III. Mit ihrer Beschwerdebegründung hatte die Beschwerdeführerin beantragt, die angefochtene Entscheidung aufzuheben und das Patent wie erteilt aufrecht zu erhalten (Hauptantrag), hilfsweise das Patent in geänderter Fassung gemäß einem ihrer Hilfsanträge I bis III aufrecht zu erhalten, welche allesamt zusammen mit der Beschwerdebegründung eingereicht worden sind. Der Hilfsantrag III umfasste die von der Einspruchsabteilung für gewährbar erachteten Patentansprüche des seinerzeitigen Hilfsantrags 2 (eingereicht in der mündlichen Verhandlung am 16. Mai 2019) sowie zwei unterschiedliche Fassungen der Beschreibung, welche als Hilfsantrag IIIbis und IIIter bezeichnet waren.

- [BEREITGESTELLTE ANGABEN]
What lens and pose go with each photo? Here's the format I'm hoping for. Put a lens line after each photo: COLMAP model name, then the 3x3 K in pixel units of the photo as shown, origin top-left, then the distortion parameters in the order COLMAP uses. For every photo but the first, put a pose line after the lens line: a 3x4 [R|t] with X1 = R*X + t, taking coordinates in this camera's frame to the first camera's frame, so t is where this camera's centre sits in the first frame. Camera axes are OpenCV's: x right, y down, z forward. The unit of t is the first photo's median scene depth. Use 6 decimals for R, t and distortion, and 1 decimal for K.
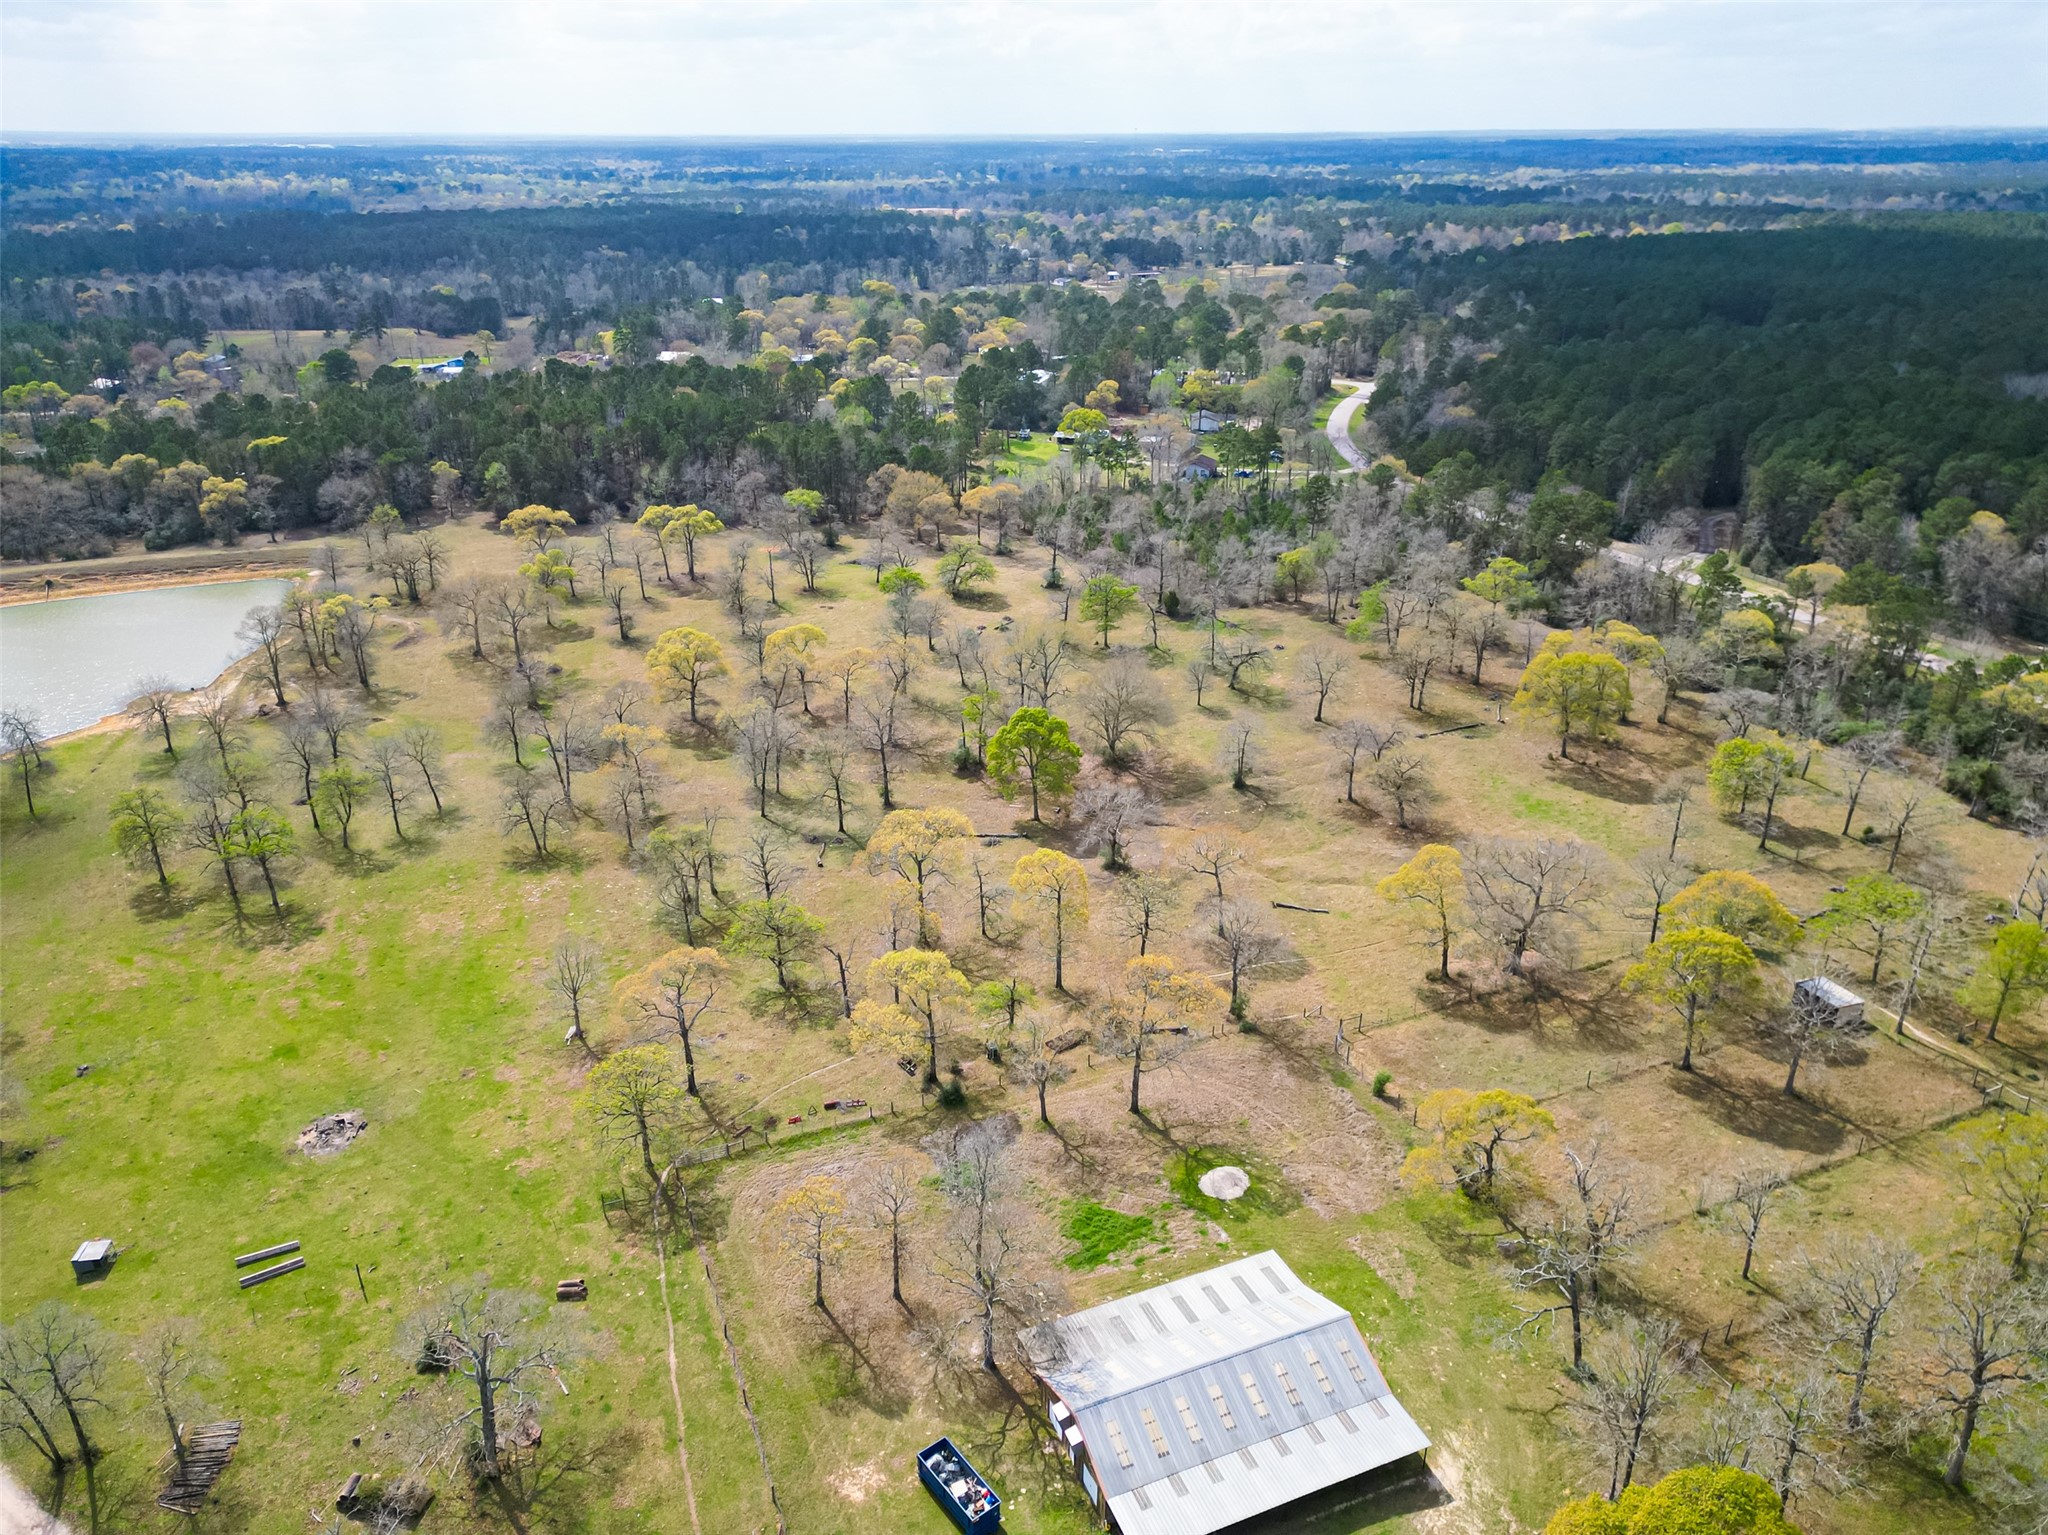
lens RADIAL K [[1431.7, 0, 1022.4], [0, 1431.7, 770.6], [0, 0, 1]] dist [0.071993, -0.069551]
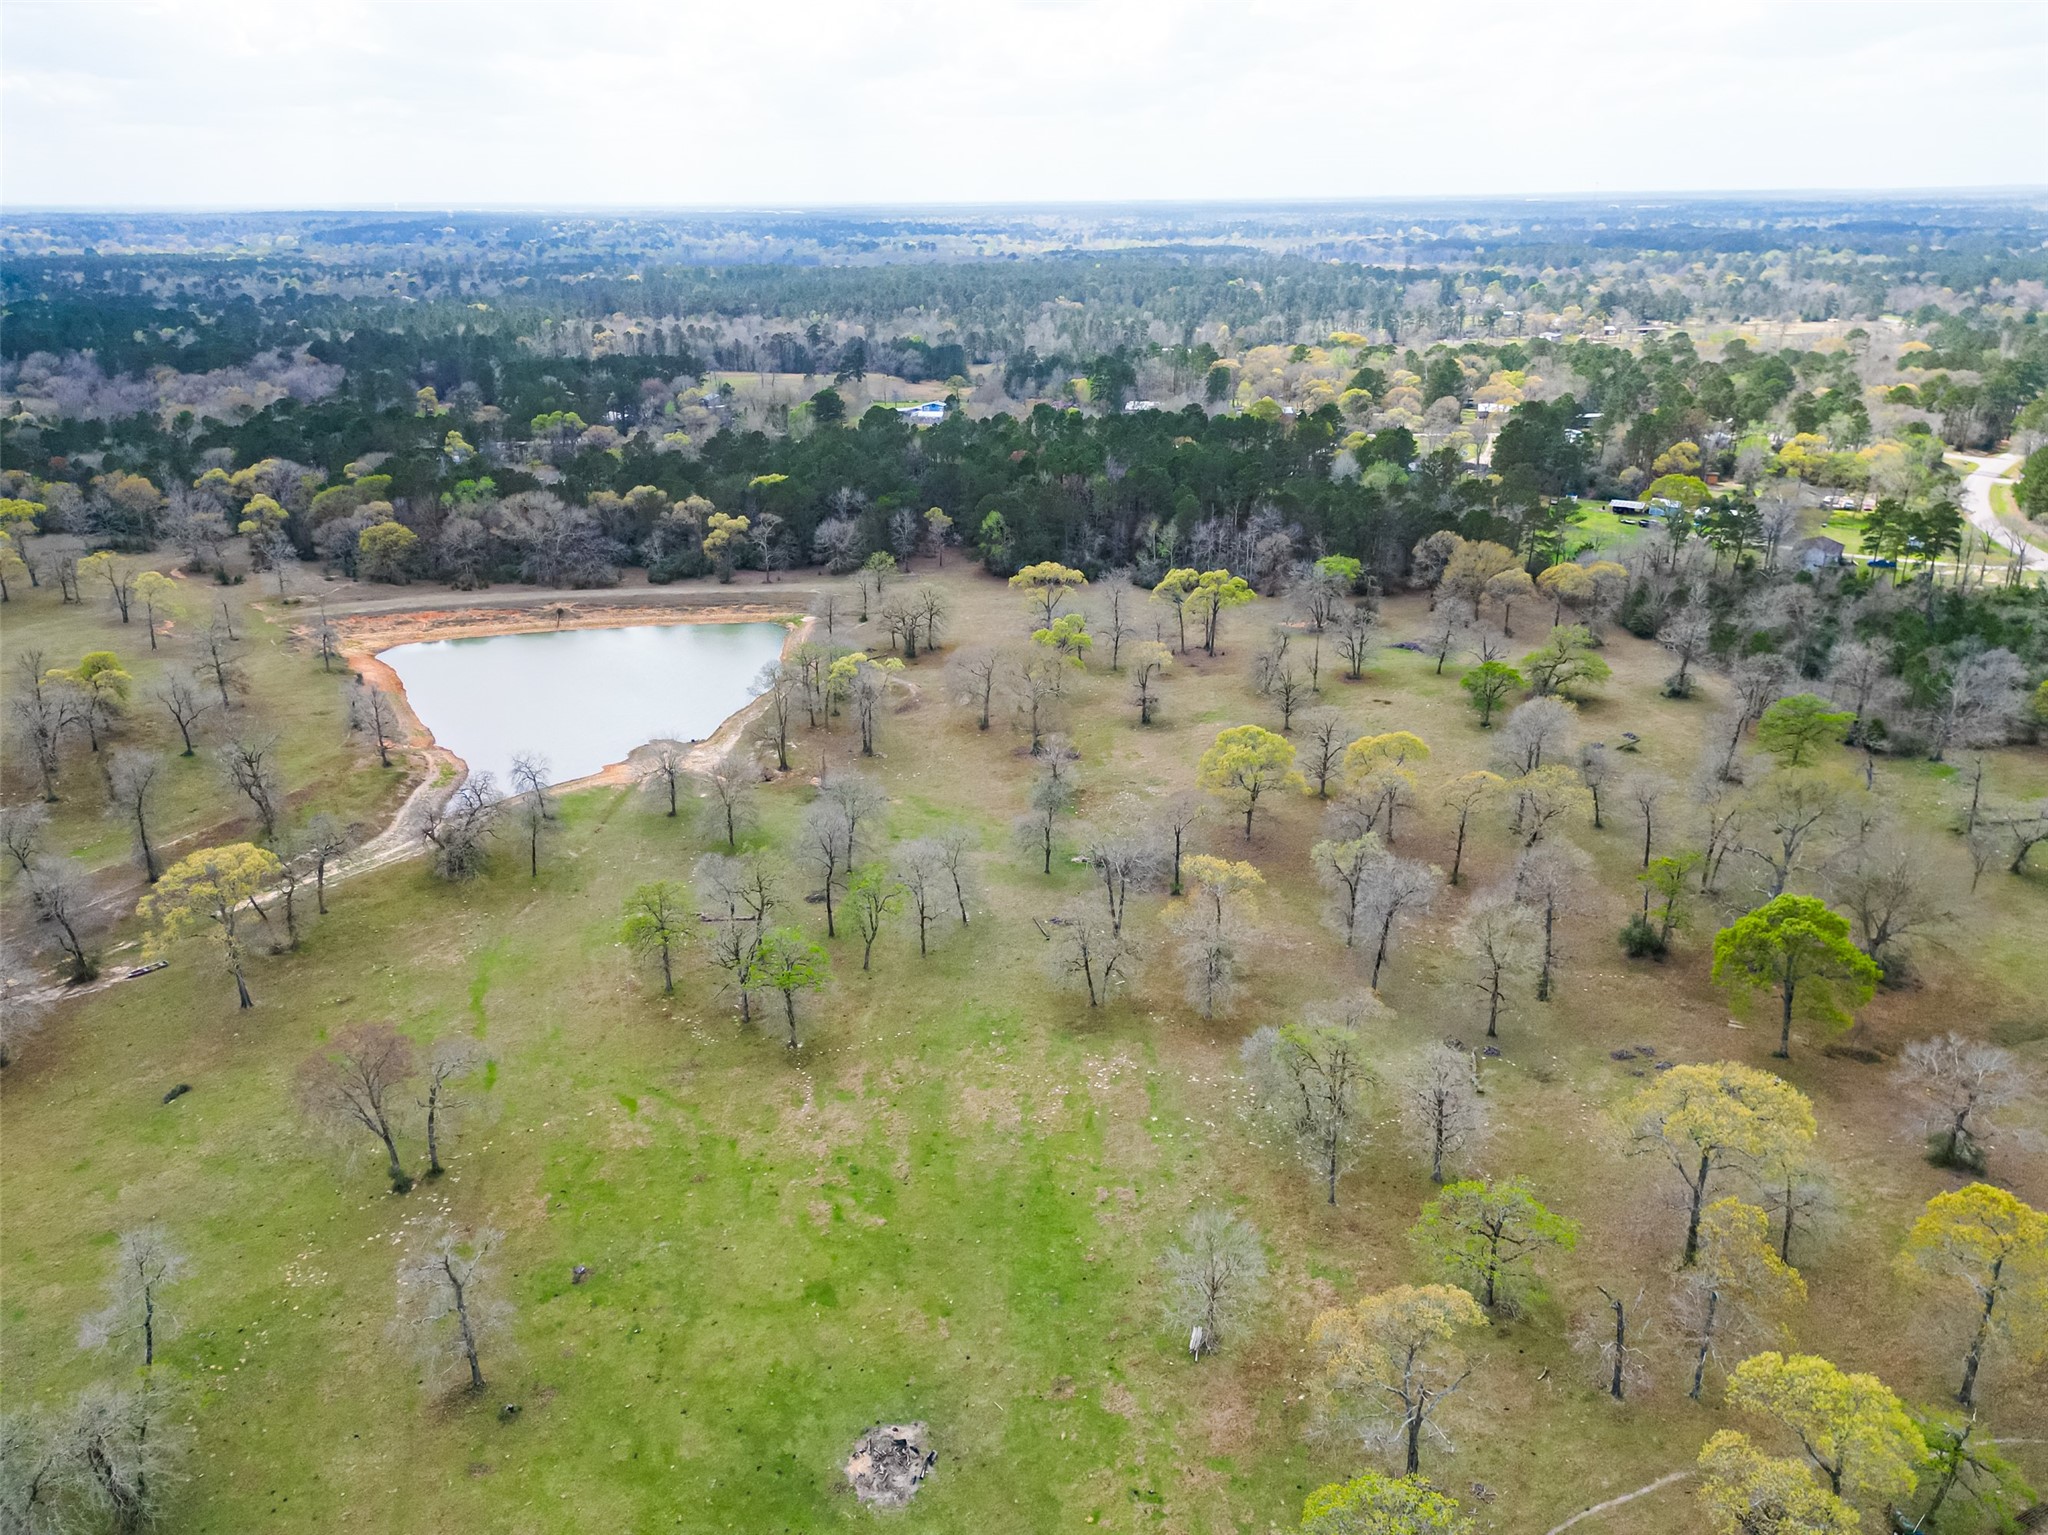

- [IHRE AUFGABEN]
1. Zählen Sie alle Begehren auf, die die Beschwerdeführerin laut dem vorliegenden Auszug mit ihrer Beschwerdebegründung gestellt hat.
2. Geben Sie den Abschnitt des vorliegenden Auszugs von „III. Mit ihrer“ bis „IIIter bezeichnet waren.“ wortgetreu wieder.
Die Auflistung wird für die Bearbeitung nicht benötigt.

- [LÖSUNGEN IM EINZELNEN]
1.
- Aufhebung der angefochtenen Entscheidung
- Aufrechterhaltung des Patents wie erteilt (Hauptantrag)
- hilfsweise Aufrechterhaltung des Patents in geänderter Fassung gemäß einem der Hilfsanträge I bis III

2.
III. Mit ihrer Beschwerdebegründung hatte die Beschwerdeführerin beantragt, die angefochtene Entscheidung aufzuheben und das Patent wie erteilt aufrecht zu erhalten (Hauptantrag), hilfsweise das Patent in geänderter Fassung gemäß einem ihrer Hilfsanträge I bis III aufrecht zu erhalten, welche allesamt zusammen mit der Beschwerdebegründung eingereicht worden sind. Der Hilfsantrag III umfasste die von der Einspruchsabteilung für gewährbar erachteten Patentansprüche des seinerzeitigen Hilfsantrags 2 (eingereicht in der mündlichen Verhandlung am 16. Mai 2019) sowie zwei unterschiedliche Fassungen der Beschreibung, welche als Hilfsantrag IIIbis und IIIter bezeichnet waren.